While developing the concept, Carruth happened to see a film that had evaded his attention previously. He had never seen All the President's Men, and was amazed and inspired. As he watched the little clues and pieces of the investigation converge into a full-on conspiracy, he was further inspired to flesh out his film.

"It made me think that there is a way to do this. There is a way to show the bits that I'm interested in that hopefully are compelling."

The screenplay took a year to develop. Carruth immersed himself in physics in order to write authentic dialogue, a process he describes as fun.

"I had never taken a physics course," he says. "I read a lot about it. I read through a lot of thesis projects put together by graduate students that I had found online."

While the film veers into techno-babble that can cause one to lose track of the flow of the story, first-time filmmaker Carruth devised a visual language that is mesmerizing enough to compensate. An engineer by trade, Carruth took a methodical approach to realizing his initial concept. Having no experience with motion-picture film stock or lighting, he found that by experimenting with a regular camera he could compose shots for storyboarding and get a good idea of how the lighting would appear on Super 16mm film. He essentially devised his own method of pre-production. Consequently, the film has a flat, cold feel reminiscent of All the President's Men, a look once common in early 70s cinema.

In an era when the lines between independent and pseudo-independent films are increasingly blurred, Carruth is a genuine successful independent filmmaker. Primer's total budget was $7,000, and he did little revision in order to compensate for finances.
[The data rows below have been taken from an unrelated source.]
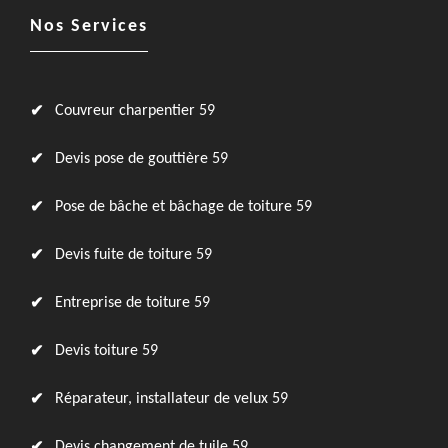
Nos Services
Couvreur charpentier 59
Devis pose de gouttière 59
Pose de bâche et bâchage de toiture 59
Devis fuite de toiture 59
Entreprise de toiture 59
Devis toiture 59
Réparateur, installateur de velux 59
Devis changement de tuile 59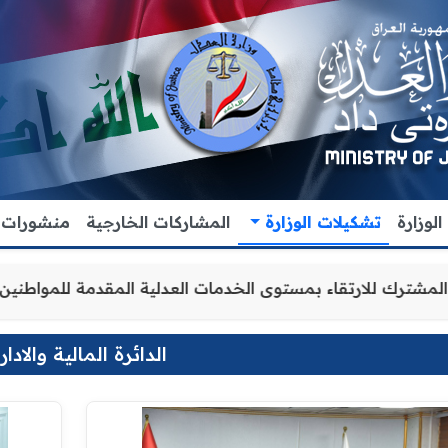
لوزارة
تشكيلات الوزارة
المشاركات الخارجية
منشورات
ن والتنسيق المشترك للارتقاء بمستوى الخدمات العدلية المقد
الدائرة المالية والادار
"The finished product is very much like the script. There's very little that needed to be changed or written differently. It basically plays exactly like the script. I guess I tend to look at it as making sure I'm interested when I'm writing. If I ever find myself in a scene where I'm basically just doing it to get from point A to point B or C, then I'll basically just scrap it and figure something else out."

Primer was also filmed with festival screenings in mind. Carruth kept the length less than 80 minutes, and went for the Holy Grail when he entered the film at Sundance. Amazingly enough, the effort paid off and independent distributor ThinkFilm bought the rights.

Now Carruth gets to see if he can beat the sophomore slump. He has the advantage of a great learning experience at his disposal.

"Some of it I'll definitely carry forward," Carruth says. "And then the other parts ... basically, what I learned is what not to do the next time around. Hopefully, if I'm lucky enough to do another project, I won't be the guy trying to match footsteps at four in the morning. But now that I've done it all myself, it helps me to understand everyone else's job."